[Text excerpt Boundary: Start]
Germany’s Bundesbank new hawkish president Jens Weidmann said private investors should help cover costs of the Euro zone crisis. Mr Weidmann promised a continued “stability culture” at the German central bank after taking over from outgoing president Axel Weber.
“To put the currency union back on a solid footing, the rules have to be formulated so that national finance (players) and private investors are, in principle, prepared to answer for the consequences of their decision,” said Dr Weidmann, an economist and former student of Prof Weber.
“The shifting of financial burdens to third parties cannot appear to be an attractive path. Reforms agreed to date go in the right direction but fall short of tackling central points.”
He called for a rapid end to acute crisis measures which “worsen, long term, the incentive for responsible and risk-adequate behaviour”.
“There is not infrequently a conflict between what appeared wise short term and was introduced ad hoc and that which represents a goal-oriented and efficient framework for order,” he said.
“Short-term measures can, when taken over an extended period like medication, have considerable side-effects.”
Mr Weidmann (43) is the youngest president in the Bundesbank’s history. To minimise criticism of political influence over the bank – Mr Weidmann is Chancellor Merkel’s ex-economic adviser – the German leader did not attend the ceremony.
He said he would drive on the planned merger of the Bundesbank and the financial regulator, Bafin. Mr Weidmann will attend his first ECB governing council on Thursday in Helsinki.
ECB President Jean-Claude Trichet present at the Frankfurt ceremony said the financial crisis is not over and the economic environment remains demanding. He added that the ECB would continue to separate its non-standard policy measures - liquidity injections and bond purchases - from its standard measures, such as its interest rates.
We are still living in a very demanding environment. The crisis is not over Trichet said.
The Euro-system has kept and will keep its sense of direction, strictly separating the standard measures, designed to deliver price stability, from the non-standard measures, designed to help restore a more correct monetary policy transmission mechanism, Trichet added.
[Text excerpt Boundary: End]
[Study material Boundary: Start]
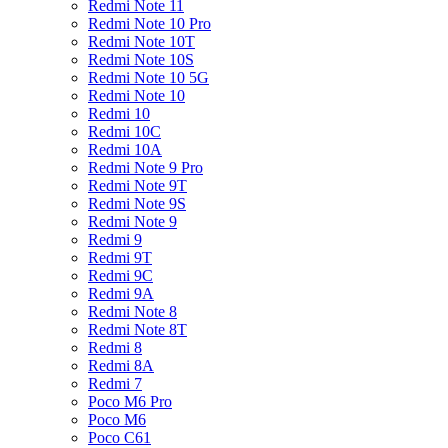
Redmi Note 11
Redmi Note 10 Pro
Redmi Note 10T
Redmi Note 10S
Redmi Note 10 5G
Redmi Note 10
Redmi 10
Redmi 10C
Redmi 10A
Redmi Note 9 Pro
Redmi Note 9T
Redmi Note 9S
Redmi Note 9
Redmi 9
Redmi 9T
Redmi 9C
Redmi 9A
Redmi Note 8
Redmi Note 8T
Redmi 8
Redmi 8A
Redmi 7
Poco M6 Pro
Poco M6
Poco C61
[Study material Boundary: End]
# Required work
List every person named in the article about the new Bundesbank president.

# Response to the task
Jens Weidmann, Axel Weber, Chancellor Merkel, Jean-Claude Trichet